For Putin’s regime, it would seem Kuzminov’s offence merited high-profile retribution. Last August he piloted a twin-engine Mi-8 AMTSh helicopter from Russia to Ukrainian territory. Two crew members were killed after landing.
At a press conference in Kyiv, flanked by two uniformed Ukrainian service personnel, the defector said he wanted to strike a blow against the invasion. “I don’t want to be complicit in Russian crimes.”
Moscow responded with cold fury. Russian state TV showed a man described as a Russian intelligence officer saying: “I don’t think he’ll live long enough to face trial.”
Kuzminov could have stayed in Ukraine. Military intelligence officers who coordinated his defection say he initially agreed to join the Freedom of Russia Legion, a group of Russian volunteers fighting with Ukraine. Two months later, however, he changed his mind. “It was his choice,” one officer said. He added that Kuzminov had not read the works of Viktor Suvorov, a Russian defector turned writer, who laid bare the brutal methods of Moscow military intelligence.

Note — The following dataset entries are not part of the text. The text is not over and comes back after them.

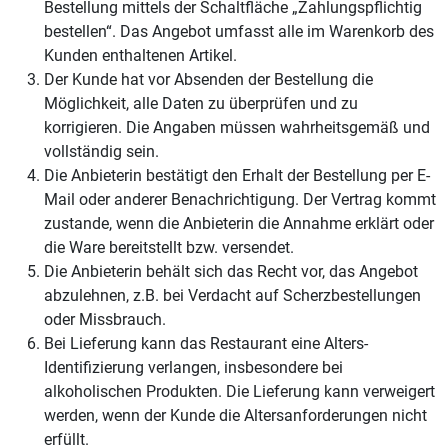
Bestellung mittels der Schaltfläche „Zahlungspflichtig
bestellen“. Das Angebot umfasst alle im Warenkorb des
Kunden enthaltenen Artikel.
Der Kunde hat vor Absenden der Bestellung die
Möglichkeit, alle Daten zu überprüfen und zu
korrigieren. Die Angaben müssen wahrheitsgemäß und
vollständig sein.
Die Anbieterin bestätigt den Erhalt der Bestellung per E-
Mail oder anderer Benachrichtigung. Der Vertrag kommt
zustande, wenn die Anbieterin die Annahme erklärt oder
die Ware bereitstellt bzw. versendet.
Die Anbieterin behält sich das Recht vor, das Angebot
abzulehnen, z.B. bei Verdacht auf Scherzbestellungen
oder Missbrauch.
Bei Lieferung kann das Restaurant eine Alters-
Identifizierung verlangen, insbesondere bei
alkoholischen Produkten. Die Lieferung kann verweigert
werden, wenn der Kunde die Altersanforderungen nicht
erfüllt.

Last October, officials in Kyiv gave Kuzminov a Ukrainian passport, GG843153. He moved to Spain in the guise of Igor Shevchenko, aged 33, with Spanish authorities unaware of his real identity, Spanish media reported.
Villajoyosa was a risky choice. A picturesque town between Alicante and Benidorm, it has 36,000 residents, including 800 Russians and 1,200 Ukrainians, any of whom might have recognised him from the press conference.
Kuzminov lived on the top floor of an apartment complex. Photograph: Rory Carroll/The Guardian
He lived in a neighbourhood called La Cala in a complex two blocks from the beach and a police station. The only communal amenity there is a pool, which is empty. Neighbours said he lived on the ninth – the top – floor. It has four apartments. A young man in one of them declined to comment, the other doors remained shut.
Perhaps Kuzminov felt anonymous. Many residents are foreigners and there is flux, with people often moving in or out, said Ruben. The caretaker had one interaction with Kuzminov: in December he advised him about where to dispose of kitchen debris. The fugitive, it seems, was refurbishing.
Unconfirmed reports say Russian intelligence located him when he invited a former girlfriend to visit. The killers’ swift getaway and the lack of witnesses suggest professional surveillance and planning for what would be the first Russian state killing in Spain.
The case presents a dilemma for the Spanish authorities. Intelligence services do not doubt Moscow’s culpability but say it will be “very difficult” to obtain incriminating evidence, according to El País. Police have offered few updates on the investigation and Madrid has played for time. “We have to let the Guardia Civil do its job and for the investigation to progress,” said Pilar Alegría, a government spokesperson.
Moscow has not claimed responsibility but exuded satisfaction. “This traitor and criminal became a moral corpse at the very moment when he planned his dirty and terrible crime,” said Sergei Naryshkin, the chief of Russia’s SVR foreign intelligence service.
Villajoyosa, meanwhile, is trying to return to normality and reclaim its mantle of cheer. Soon the sun will warm, tourists will come and labourers will pick the lemons and oranges. For whomever sent the killers, a slab at the Alicante Institute of Legal Medicine holds a very different harvest.